Dans ce segment en forte croissance, tous les acteurs de la chaine de valeur sont en constante recherche d’innovations technologiques pour gagner ou retenir leur part de marché. Selon les prévisions de l’IRENA (International Renewable Energy Agency), la décennie 2020-2030 sera l’une des plus prospères en termes d’innovations et donc source d’opportunités.

Pour les producteurs de turbine, les gains de productivité sont au cœur des gains de part de marché. Les coûts d’installation et de maintenance de l'offshore sont plus élevés que ceux de l'onshore; la capacité de production est en revanche plus élevée et plus constante, en raison notamment de l’envergure des éoliennes offshore. Les principaux fabricants d'éoliennes, parmi lesquels Siemens Gamesa, leader mondial en production de turbines offshore avec 17 gigawatts (GW) de capacité installée (soit près de 50% du marché) et Vestas (près de 15% du marché), ont annoncé le développement d’éoliennes offshore de plus en plus grandes, allant de 12 à 15 MW, soit près de 6 fois la puissance moyenne des éoliennes onshore.

Du côté des installateurs, la principale limite au déploiement industriel de l’offshore éolien est le défi de la construction de fondations en grandes profondeurs (supérieures à 60 mètres). Les éoliennes sur fondation ne peuvent en effet être installées que sur un plancher océanique de faible profondeur, tel que celui de la partie méridionale de la mer du Nord, une caractéristique peu fréquente. L’éolien offshore flottant s’affranchit de cette contrainte. La technologie a été testée et en est au stade pré-industrialisation. Les éoliennes flottantes bénéficieront à terme d’un avantage économique lié à leurs moindres coûts d’installation et de maintenance, lesquelles peuvent entièrement être effectuées sur terre. L’écart de CAPEX serait donc compensé par les OPEX et par une production accrue, les sites flottants pouvant être installés au large dans les sites les mieux ventés.

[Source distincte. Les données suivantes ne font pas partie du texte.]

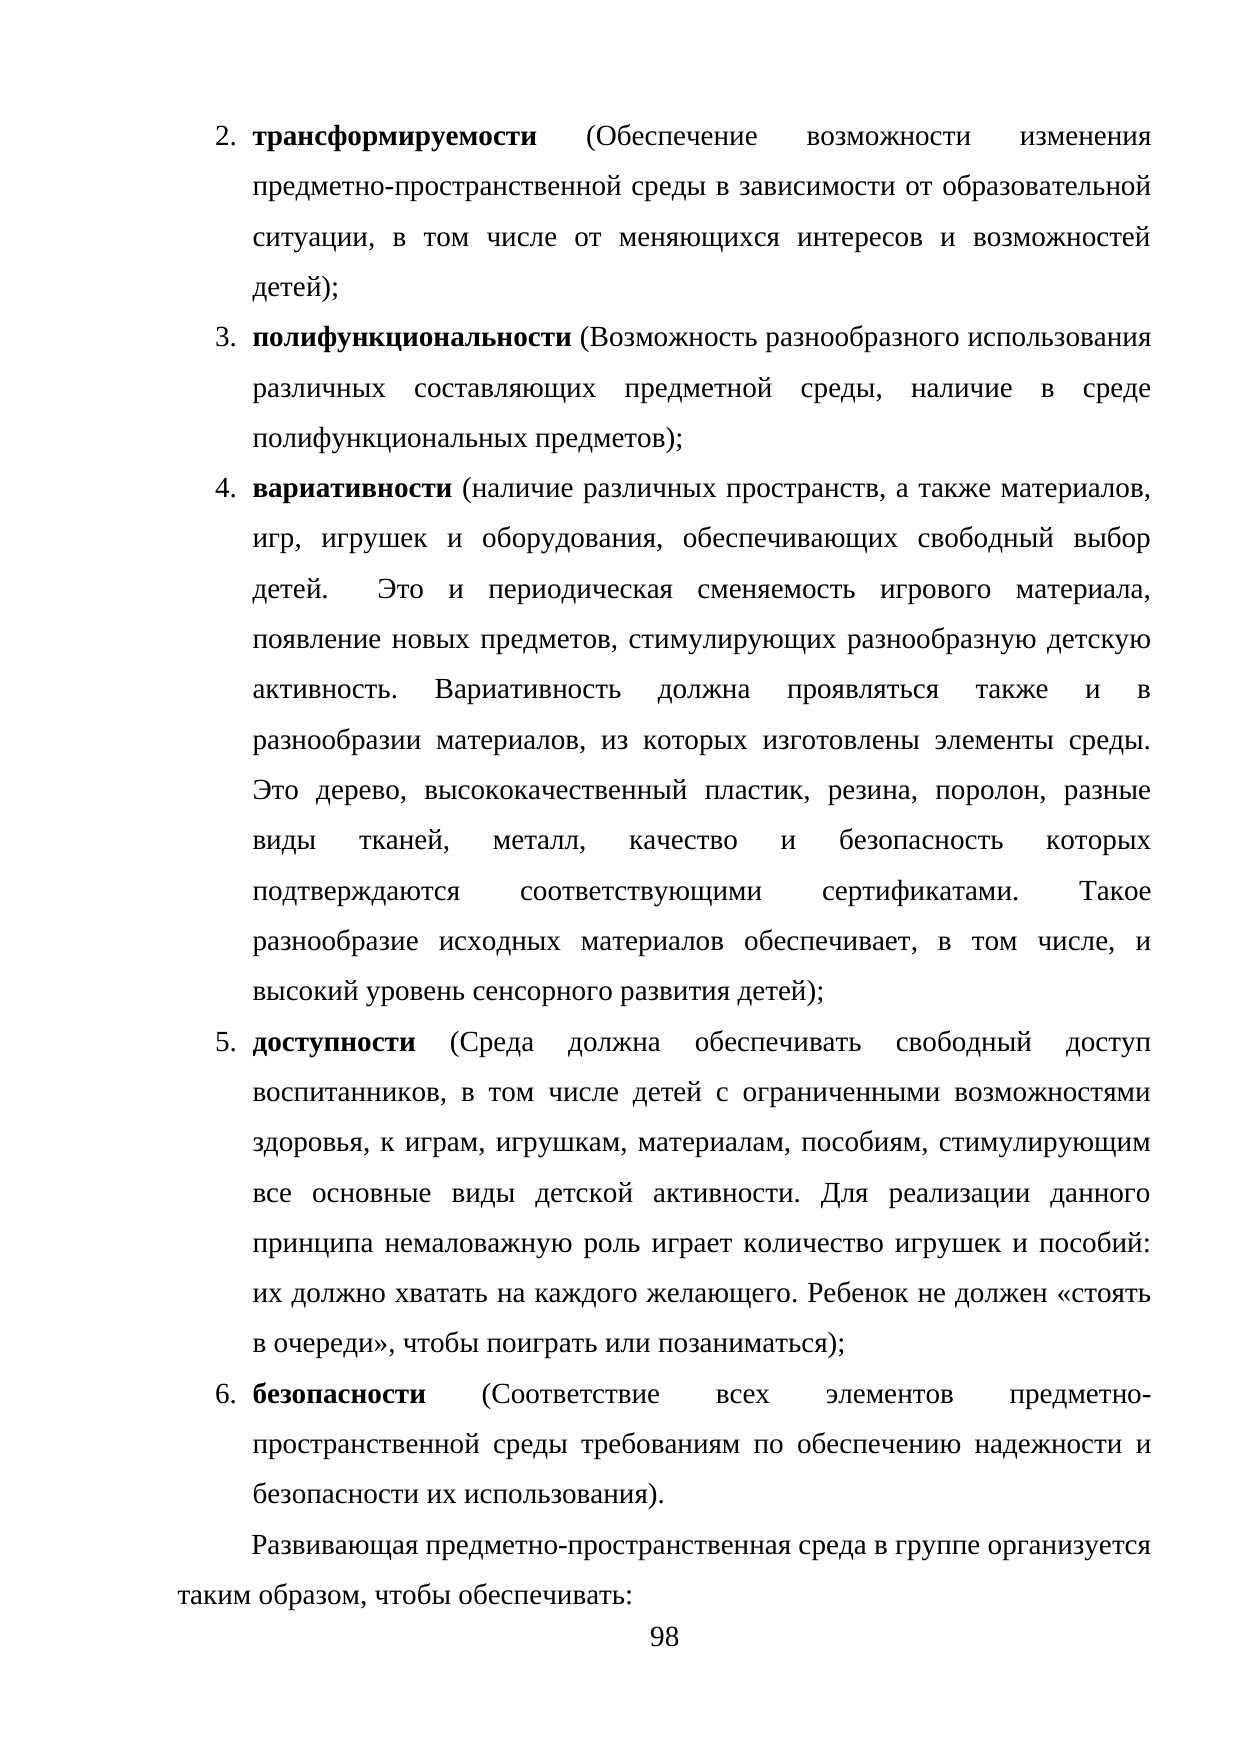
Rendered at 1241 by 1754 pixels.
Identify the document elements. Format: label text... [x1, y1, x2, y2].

list доступности (Среда должна обеспечивать свободный доступ воспитанников, в том числе детей с ограниченными возможностями здоровья, к играм, игрушкам, материалам, пособиям, стимулирующим все основные виды детской активности. Для реализации данного принципа немаловажную роль играет количество игрушек и пособий: их должно хватать на каждого желающего. Ребенок не должен «стоять в очереди», чтобы поиграть или позаниматься); [215, 1024, 1152, 1359]
list трансформируемости (Обеспечение возможности изменения предметно-пространственной среды в зависимости от образовательной ситуации, в том числе от меняющихся интересов и возможностей детей); [215, 118, 1152, 303]
text Развивающая предметно-пространственная среда в группе организуется таким образом, чтобы обеспечивать: [177, 1527, 1152, 1611]
list полифункциональности (Возможность разнообразного использования различных составляющих предметной среды, наличие в среде полифункциональных предметов); [215, 319, 1152, 453]
list вариативности (наличие различных пространств, а также материалов, игр, игрушек и оборудования, обеспечивающих свободный выбор детей. Это и периодическая сменяемость игрового материала, появление новых предметов, стимулирующих разнообразную детскую активность. Вариативность должна проявляться также и в разнообразии материалов, из которых изготовлены элементы среды. Это дерево, высококачественный пластик, резина, поролон, разные виды тканей, металл, качество и безопасность которых подтверждаются соответствующими сертификатами. Такое разнообразие исходных материалов обеспечивает, в том числе, и высокий уровень сенсорного развития детей); [215, 470, 1152, 1007]
list безопасности (Соответствие всех элементов предметно-пространственной среды требованиям по обеспечению надежности и безопасности их использования). [215, 1376, 1152, 1510]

La société Eneti, par exemple, un pure-player, a récemment effectué d’importants investissements pour s’équiper de barges autoélévatrices servant à l’installation offshore des éoliennes.

Quant aux fournisseurs de câbles sous-marins, un nouveau marché s’offre à eux, les parcs éoliens offshore utilisant des câbles sous-marins pour transmettre l'électricité au réseau. Nous identifions le groupe Prysmian comme leader dans l’industrie des câbles et des systèmes pour l’énergie et les télécommunications. La société propose une offre complète pour les parcs éoliens offshores: câbles d'interconnexion, câble d'export et haute tension à courant continu, se positionnant ainsi comme fournisseur de solutions pour le déploiement de la transition énergétique.

Les valorisations du secteur (estimations 2021)

Les points d’inflexion à suivre

Il semblerait que nous ayons atteint le point d’inflexion, tant sur le marché des matières premières que sur les projets de développement, en particulier offshore.

Les matières premières semblent avoir atteint leur point haut. Les entreprises du secteur sidérurgique ont pour la plupart confirmé que l’environnement exceptionnel de ces derniers mois était en phase de normalisation. Leur impact sur les marges des sociétés éoliennes a été intégré dans les modèles jusqu’à fin 2022.

Concernant les nouveaux développements, la COP26 a été l’occasion pour la secrétaire de l’intérieur américaine d’appeler à établir des objectifs ambitieux et des financements en faveur de l’offshore éolien. L'administration Biden a annoncé en mars dernier un objectif national d'énergie éolienne offshore de 30 GW pour 2030.  

Les scénarios d’IRENA prévoient une croissance significative de la capacité offshore à l’échelle planétaire passant de 23 GW en 2018 à 228 GW en 2030 et près de 1000 GW en 2050, date à laquelle elle représenterait 17% de la capacité éolienne globale.

Concernant l’impact environnemental, la période de mise en place des éoliennes engendre inévitablement des nuisances dans les milieux marins. Les études montrent néanmoins une compensation à moyen terme, la circulation des bateaux limitée dans la zone des éoliennes créant un espace favorable à la conservation animale. Un impact donc limité, à mettre en perspective de l’urgence climatique.